Generating Documents with the Open XML SDK – Part 1

Recently I was asked to create a document generation engine for a loan application and quote system at work. Our customers needed to enter some basic information about a loan applicant, and at a later time receive a URL to the bundle of PDF’s which represented the data rich documents they needed to send to their client.

The problem outlined:

Generally speaking, the templates were already in .rtf, .doc or .docx form. Many included old mail merge and form fields, as well as embedded formulas and the like. Additionally, the following cases needed to be catered for:

Repeating sections
Data-bound tables
Template composition
Turning sections on and off based on data
Image injection
Data-bound fields

Several documents need to be created at once, then zipped up to form a downloadable bundle for the end user to consume. The killer was that the end users wanted to make templates using familiar tools.

With a variety of options at our disposal; XSL:FO , HTML via a view engine like Spark, InfoPath, or even Adobe Forms the determining factor for us was that when end users want to design documents, 90% of the time, they want to do it in MS Word. Generally speaking, our users were familiar with defining ‘what they want’ in Word. As a design tool, Word’s typographic capabilities lie somewhere between XSL:FO and Adobe InDesign or QuarkXPress.

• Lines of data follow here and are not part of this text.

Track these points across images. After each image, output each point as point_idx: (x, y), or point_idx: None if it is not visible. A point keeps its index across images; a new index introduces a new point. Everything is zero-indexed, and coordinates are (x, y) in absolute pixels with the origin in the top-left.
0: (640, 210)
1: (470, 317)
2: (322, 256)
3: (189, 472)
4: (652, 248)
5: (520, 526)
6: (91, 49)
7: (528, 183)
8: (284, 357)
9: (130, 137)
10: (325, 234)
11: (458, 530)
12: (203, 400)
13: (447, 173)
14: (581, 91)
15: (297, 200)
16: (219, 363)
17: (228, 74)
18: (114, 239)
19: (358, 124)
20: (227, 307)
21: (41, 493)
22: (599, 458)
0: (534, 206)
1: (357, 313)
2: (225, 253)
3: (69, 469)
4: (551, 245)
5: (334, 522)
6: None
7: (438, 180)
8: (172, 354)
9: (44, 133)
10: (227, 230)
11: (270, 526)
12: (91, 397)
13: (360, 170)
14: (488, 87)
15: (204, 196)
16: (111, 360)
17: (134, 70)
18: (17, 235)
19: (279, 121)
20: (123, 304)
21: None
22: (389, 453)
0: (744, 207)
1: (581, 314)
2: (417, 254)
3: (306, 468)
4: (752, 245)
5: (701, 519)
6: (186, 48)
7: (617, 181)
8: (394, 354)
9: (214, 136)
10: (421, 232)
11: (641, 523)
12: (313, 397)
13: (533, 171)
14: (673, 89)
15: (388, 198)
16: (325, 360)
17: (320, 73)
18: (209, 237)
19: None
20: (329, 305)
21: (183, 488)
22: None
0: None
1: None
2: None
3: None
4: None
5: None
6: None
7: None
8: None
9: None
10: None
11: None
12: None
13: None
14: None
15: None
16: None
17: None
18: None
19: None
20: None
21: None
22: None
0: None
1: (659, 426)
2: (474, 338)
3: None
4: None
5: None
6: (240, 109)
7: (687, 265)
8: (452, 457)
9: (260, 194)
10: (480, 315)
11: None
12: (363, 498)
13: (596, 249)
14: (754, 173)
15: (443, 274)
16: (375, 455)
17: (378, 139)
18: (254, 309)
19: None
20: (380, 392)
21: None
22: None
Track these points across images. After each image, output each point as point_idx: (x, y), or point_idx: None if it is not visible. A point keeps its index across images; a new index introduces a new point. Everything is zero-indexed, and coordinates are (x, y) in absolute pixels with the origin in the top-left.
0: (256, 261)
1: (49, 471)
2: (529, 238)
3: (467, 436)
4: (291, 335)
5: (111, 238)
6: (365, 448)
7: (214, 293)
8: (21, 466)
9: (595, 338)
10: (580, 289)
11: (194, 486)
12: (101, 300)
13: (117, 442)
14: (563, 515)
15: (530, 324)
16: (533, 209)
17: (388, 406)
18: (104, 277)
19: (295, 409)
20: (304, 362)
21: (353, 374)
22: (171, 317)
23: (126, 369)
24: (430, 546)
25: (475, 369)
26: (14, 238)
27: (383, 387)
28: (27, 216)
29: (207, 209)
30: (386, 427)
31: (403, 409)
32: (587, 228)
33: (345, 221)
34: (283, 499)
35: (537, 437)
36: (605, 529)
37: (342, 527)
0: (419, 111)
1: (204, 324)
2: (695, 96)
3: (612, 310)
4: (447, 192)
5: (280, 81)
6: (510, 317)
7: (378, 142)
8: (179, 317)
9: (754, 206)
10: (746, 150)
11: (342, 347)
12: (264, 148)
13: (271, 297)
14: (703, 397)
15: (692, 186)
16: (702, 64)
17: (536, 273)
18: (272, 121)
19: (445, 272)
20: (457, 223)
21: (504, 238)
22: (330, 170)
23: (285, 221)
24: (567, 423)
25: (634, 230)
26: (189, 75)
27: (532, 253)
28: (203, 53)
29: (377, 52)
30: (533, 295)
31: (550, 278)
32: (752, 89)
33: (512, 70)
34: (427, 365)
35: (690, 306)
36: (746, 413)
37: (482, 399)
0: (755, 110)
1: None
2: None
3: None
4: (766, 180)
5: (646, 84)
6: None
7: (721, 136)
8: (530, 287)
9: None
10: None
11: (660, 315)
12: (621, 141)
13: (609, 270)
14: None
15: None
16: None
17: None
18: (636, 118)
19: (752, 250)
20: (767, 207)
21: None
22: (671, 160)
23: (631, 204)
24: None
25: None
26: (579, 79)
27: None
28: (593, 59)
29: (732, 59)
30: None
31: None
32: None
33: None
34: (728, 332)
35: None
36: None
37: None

Unfortunately, using Word has its drawbacks. Given source documents that contain various conflicting methods of data binding, domain logic on the form of formulas and form fields, as well as having file creation dates in the early 90’s; the potential for mandelbugs is extremely high.

In the past, automating word server-side with .NET meant hacking about with COM Interop or VBA or both. While it was a practical approach, it often meant a number of things:

Server side installation and licensing of Office products
Difficulties in managing instances of winword.exe, excel.exe etc.
COM Interop libraries were designed with Visual Basic making development in C# difficult.
Generally high levels of excruciating, eye-popping, pain.

A new solution

The Open XML SDK, now in its second version, is a suite of tools including a flexible API to generate documents, and a reflectoresque tool that shows how an office document is constructed. This suite is designed to cater for document creation; it will not automate user interactions to Powerpoint, but it will make awesome documents from scratch, and it will do it faster than you can say “No more PIA’s!”.

This comprehensive API gives you the flexibility to inject content as XML directly, or to create content using typed classes. Finally, LINQ to XML works brilliantly, and VB developers could even take full advantage of XML literals, and intellisense for XML Schemas if desired.

Developer prerequisites:

Open XML SDK v2.0 ( get the productivity tool here too)
Content Control Toolkit
Visual Studio 2008 or above

Benefits

No need to have licenced products installed on servers to generate templates.
Templating in a familiar editor
Can convert various formats of documents into templates
Super awesome fast
Verifiable output – output can be schema verified
Extensible
Testable, maintainable code

Drawbacks

No ability to automate Word itself, or inspecting paginated output.
Requires a basic understanding of XML & XPath queries
Code required.

A design emerges

User interaction

The process begins when a customer interacts with the user interface to enter relevant information about the documents to be created. Additional information about the request is sourced from any existing data available. The interface stores these requests for documents as jobs in a queue.

User interface driven document generation jobs — Our customers interact with our software to request a bundle of generated, data-rich documents. These are stored as jobs in a queue.

Job processing

A separate job service polls this collection of jobs for new work to perform, fetches any required data, flattens the data into presentation models, and delegates to relevant ‘DocumentBuilders’ to create the documents themselves.

The last stage involves converting the documents to PDF, moving the resultant documents into a folder structure which is then zipped, moved and linked to.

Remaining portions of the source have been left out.